[Extracted records]
---+---

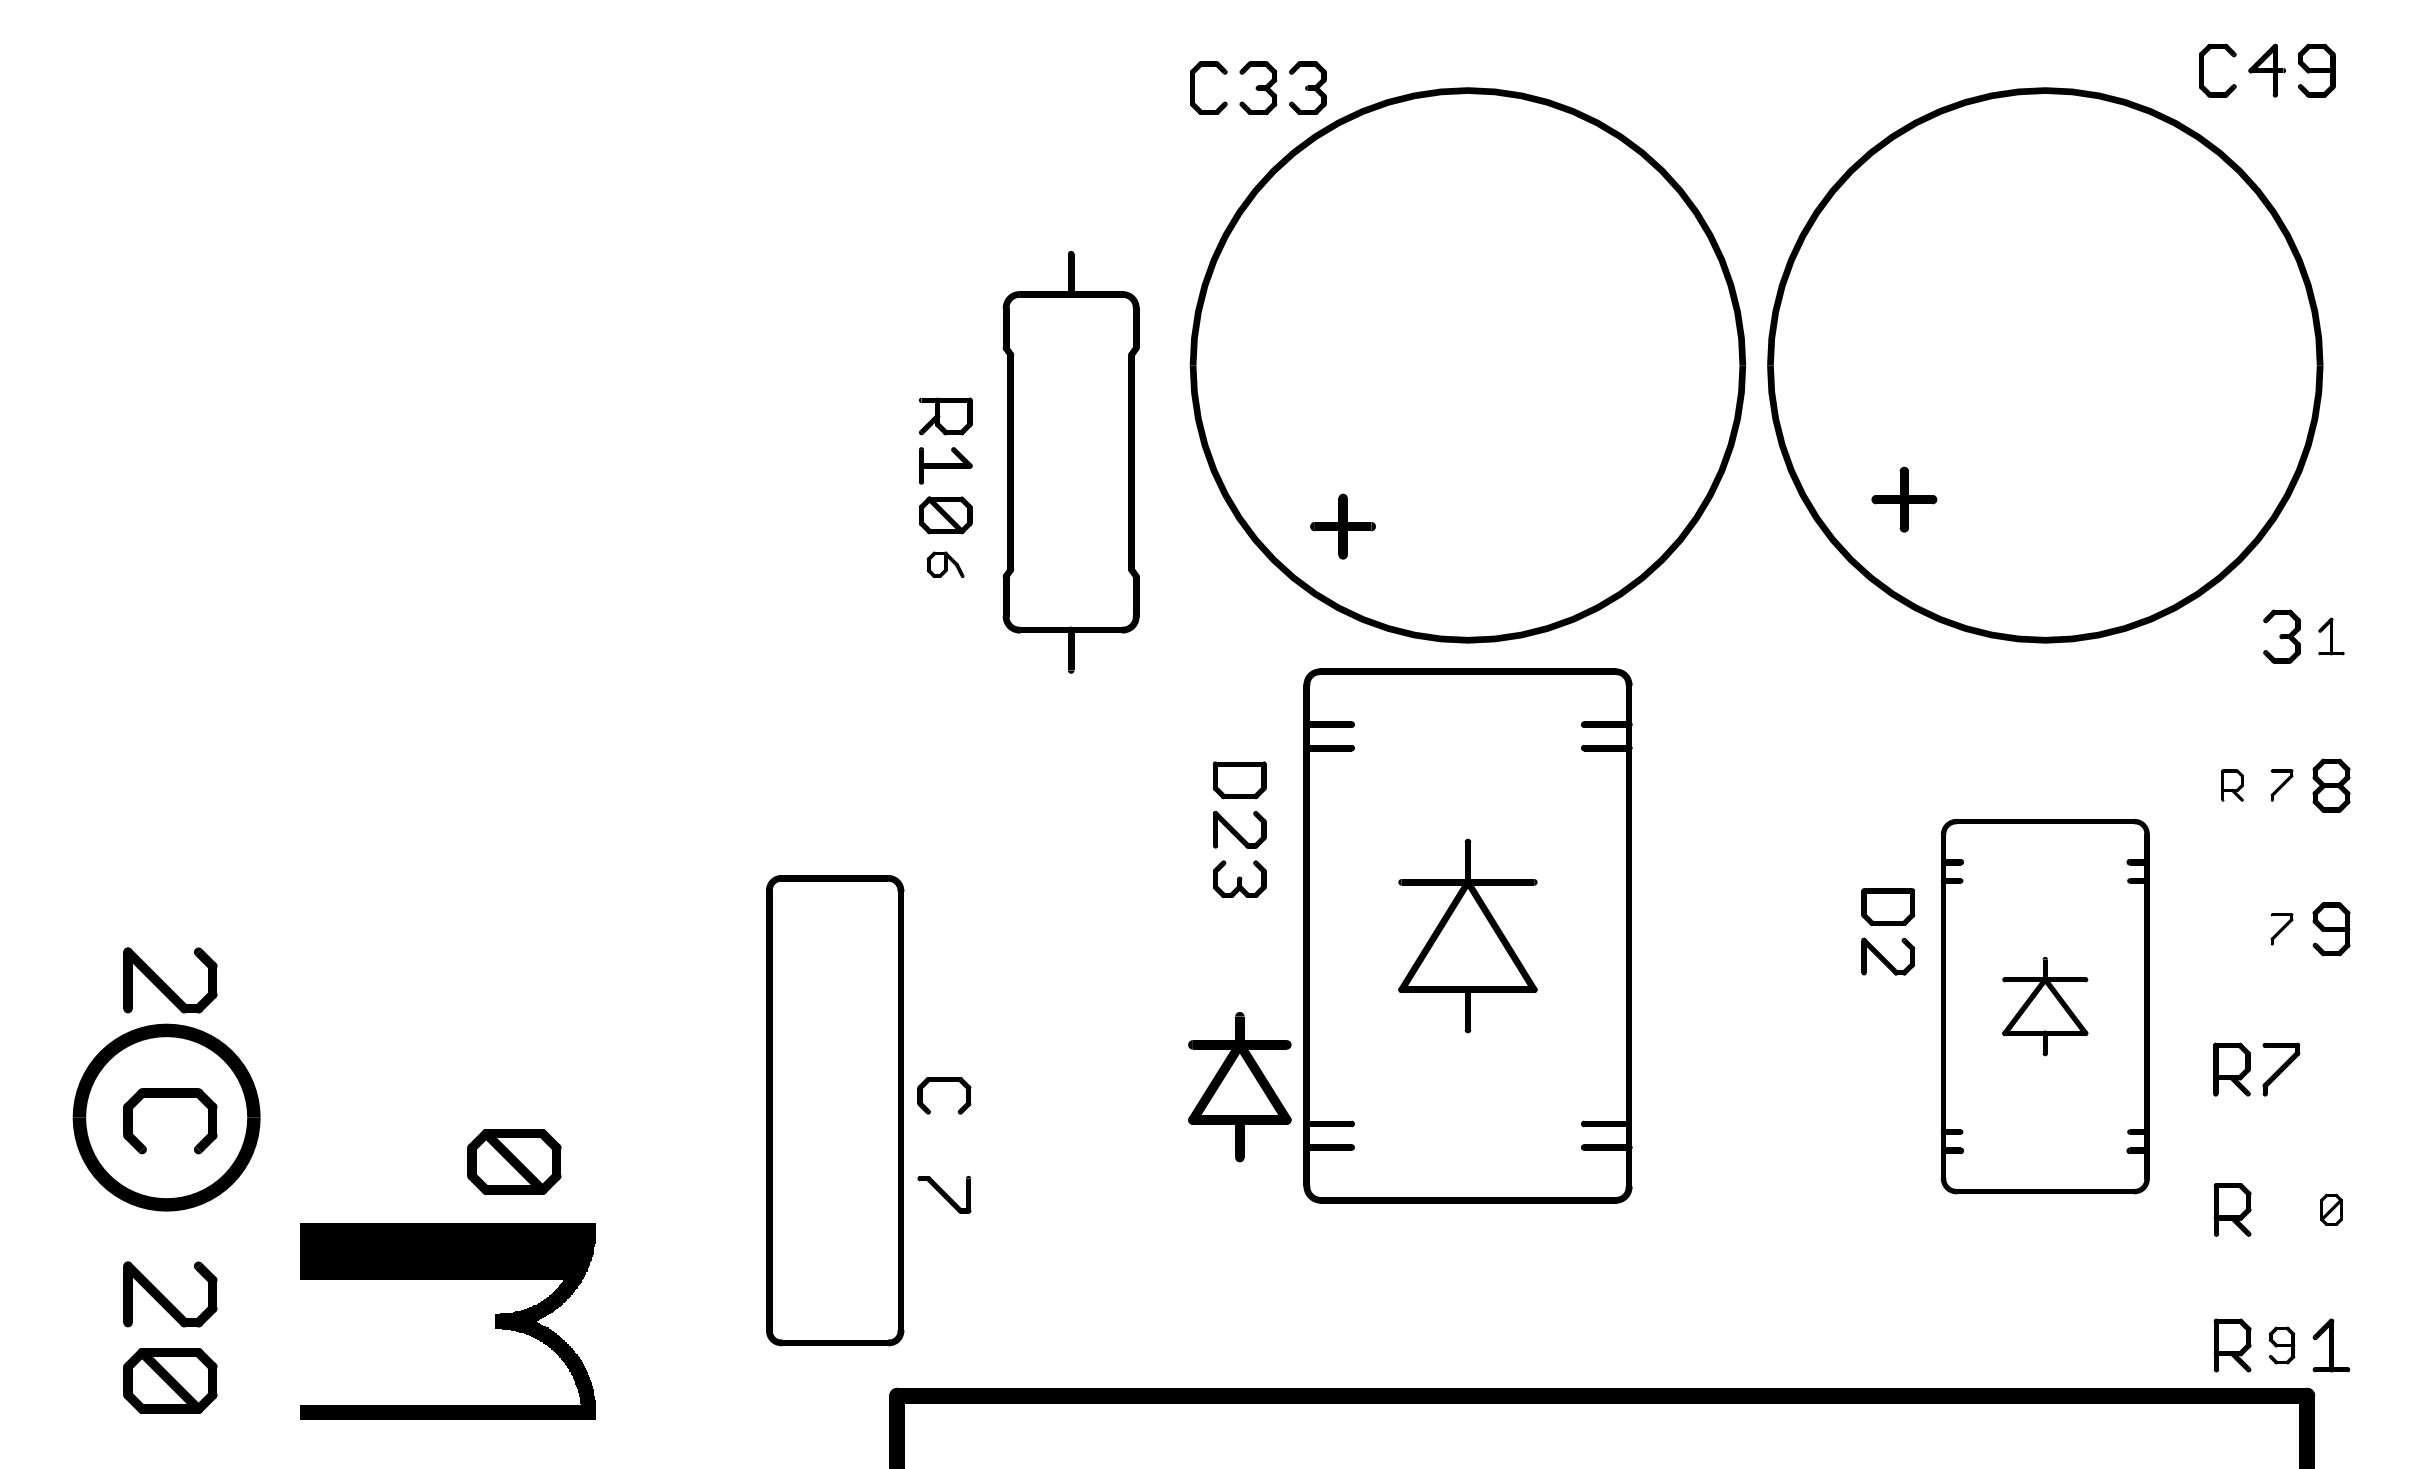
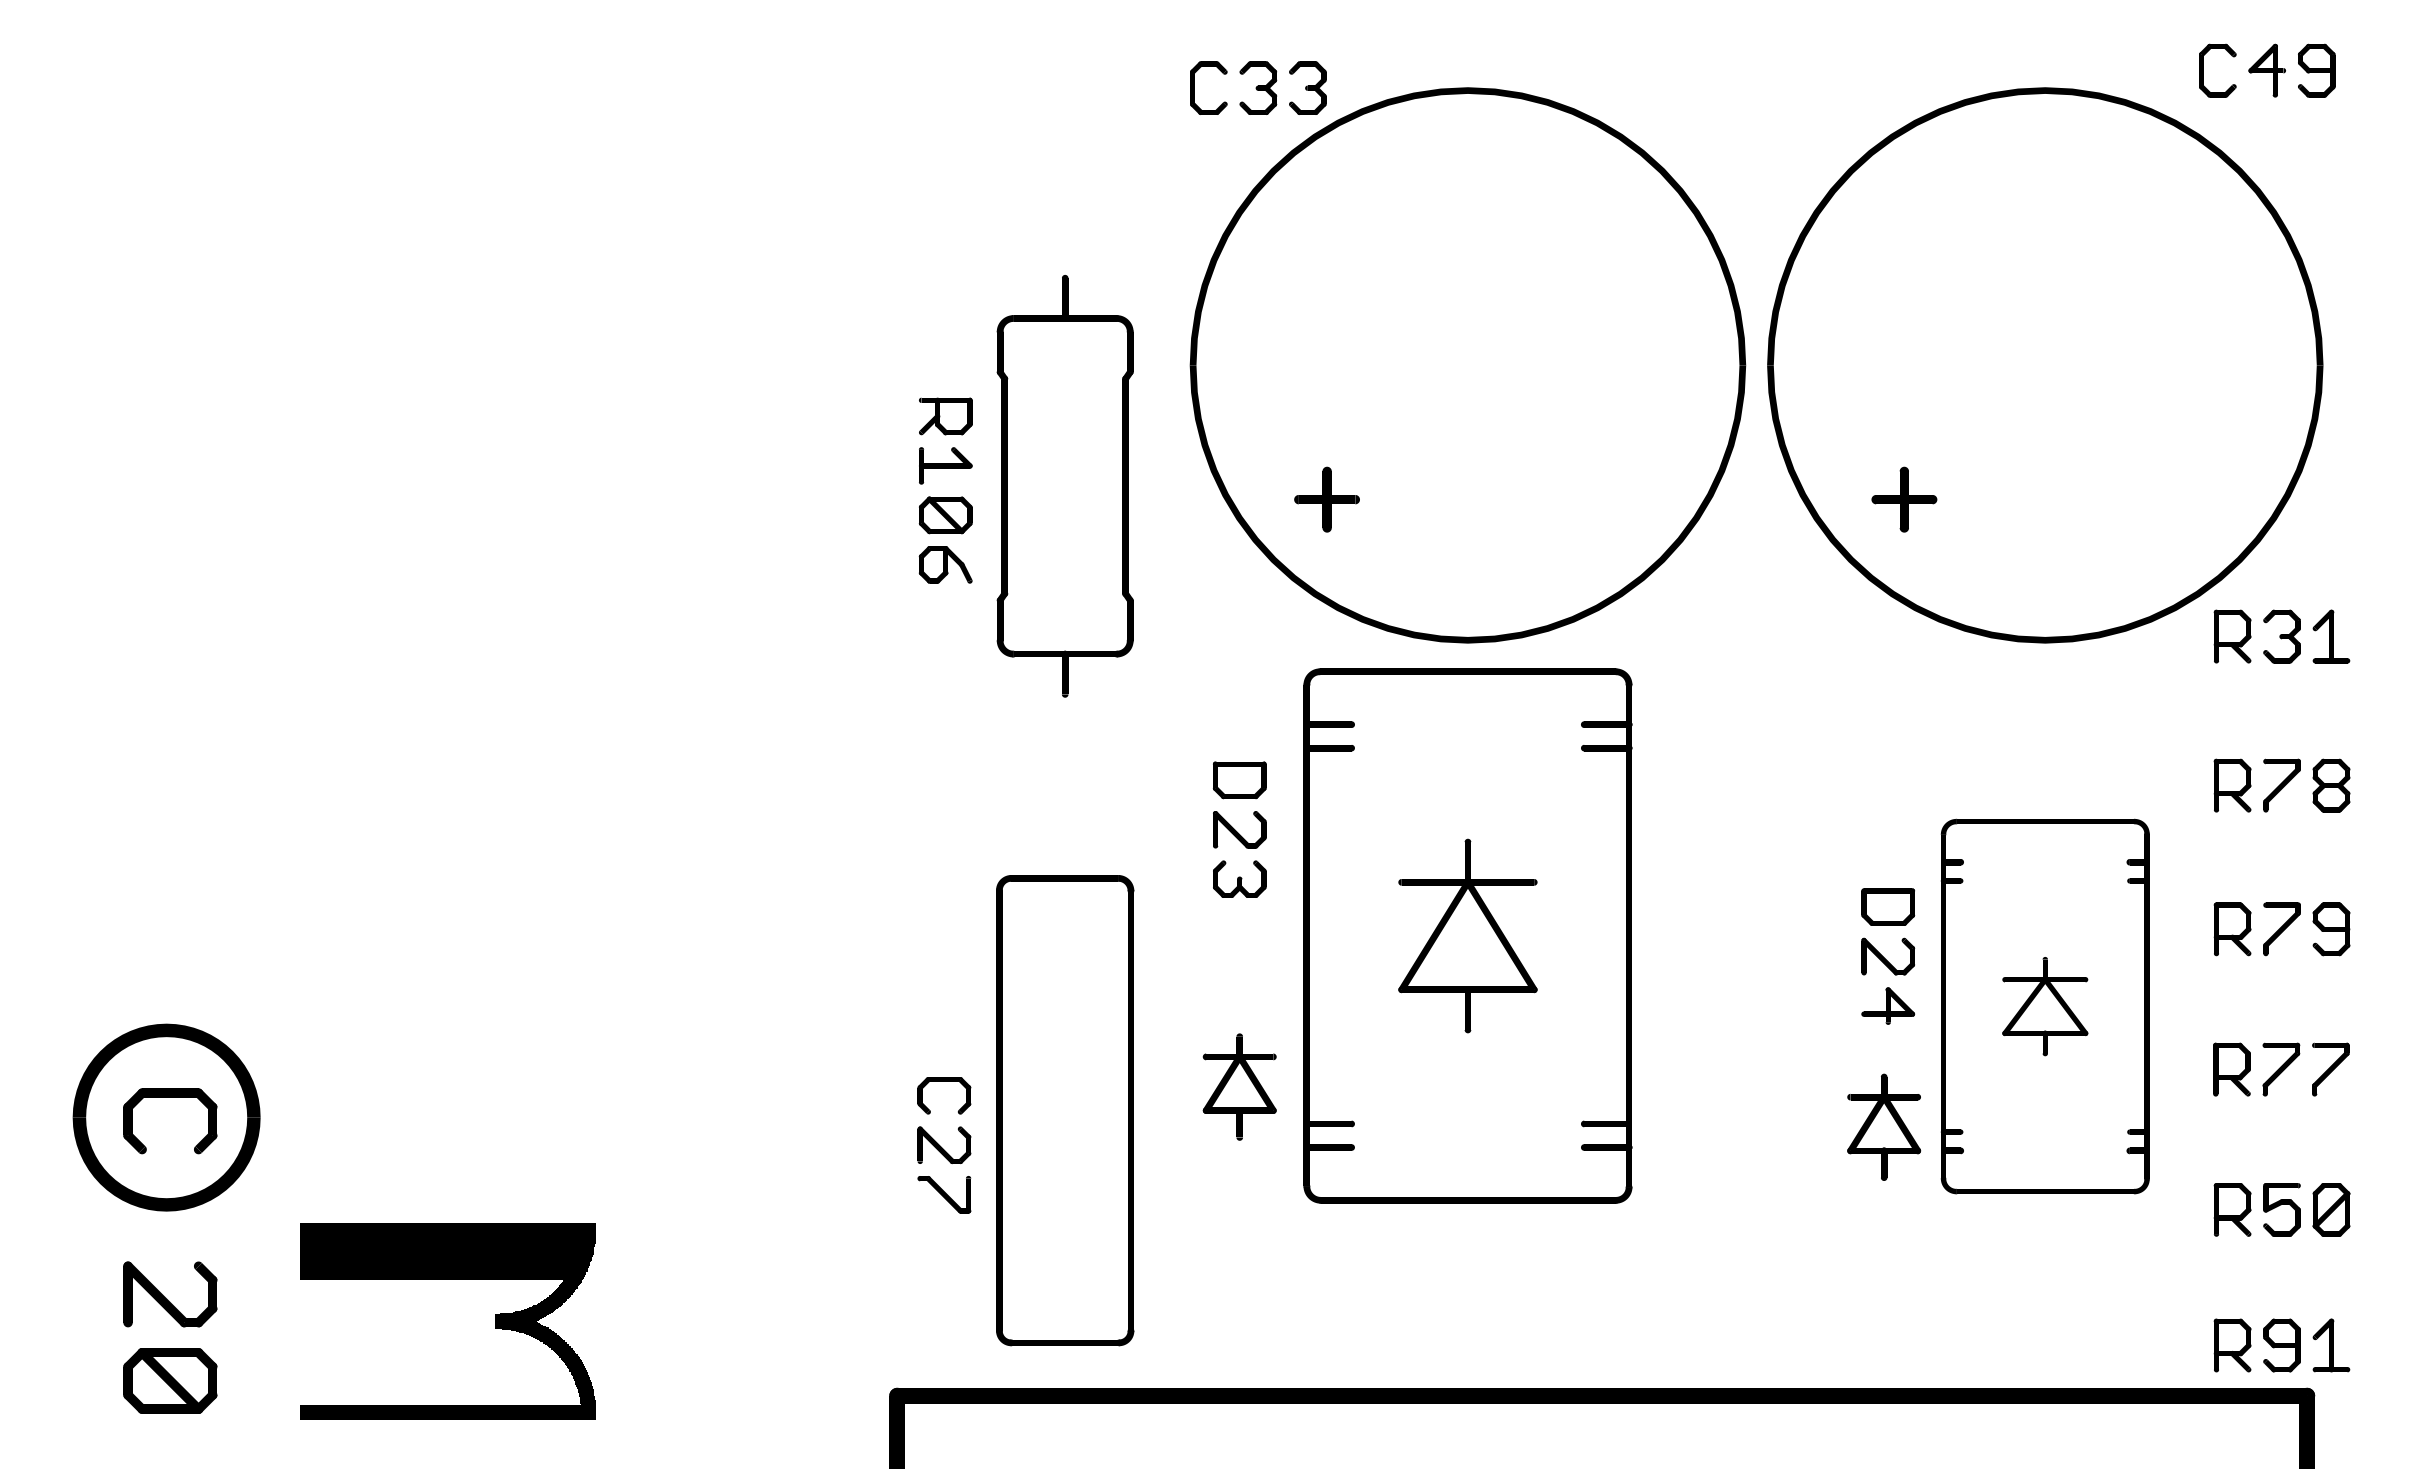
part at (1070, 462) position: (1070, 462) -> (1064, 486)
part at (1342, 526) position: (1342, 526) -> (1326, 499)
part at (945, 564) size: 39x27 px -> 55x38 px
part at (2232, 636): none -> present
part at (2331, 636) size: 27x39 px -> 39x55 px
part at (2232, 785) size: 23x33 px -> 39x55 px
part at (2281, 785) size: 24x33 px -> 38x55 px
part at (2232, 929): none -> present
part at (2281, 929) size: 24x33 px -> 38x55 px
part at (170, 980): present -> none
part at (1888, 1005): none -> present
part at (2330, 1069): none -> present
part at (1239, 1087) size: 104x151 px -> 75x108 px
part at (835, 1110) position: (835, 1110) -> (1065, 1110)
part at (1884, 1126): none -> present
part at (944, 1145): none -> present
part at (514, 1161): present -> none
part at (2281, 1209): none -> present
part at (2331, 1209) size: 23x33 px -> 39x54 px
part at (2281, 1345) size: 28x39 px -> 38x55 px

---+---

§ Short problem
Change each "part" in the records to "item" and write the lines out again with nothing else altered. Leave the pictures out.

§ Complete output
item at (1070, 462) position: (1070, 462) -> (1064, 486)
item at (1342, 526) position: (1342, 526) -> (1326, 499)
item at (945, 564) size: 39x27 px -> 55x38 px
item at (2232, 636): none -> present
item at (2331, 636) size: 27x39 px -> 39x55 px
item at (2232, 785) size: 23x33 px -> 39x55 px
item at (2281, 785) size: 24x33 px -> 38x55 px
item at (2232, 929): none -> present
item at (2281, 929) size: 24x33 px -> 38x55 px
item at (170, 980): present -> none
item at (1888, 1005): none -> present
item at (2330, 1069): none -> present
item at (1239, 1087) size: 104x151 px -> 75x108 px
item at (835, 1110) position: (835, 1110) -> (1065, 1110)
item at (1884, 1126): none -> present
item at (944, 1145): none -> present
item at (514, 1161): present -> none
item at (2281, 1209): none -> present
item at (2331, 1209) size: 23x33 px -> 39x54 px
item at (2281, 1345) size: 28x39 px -> 38x55 px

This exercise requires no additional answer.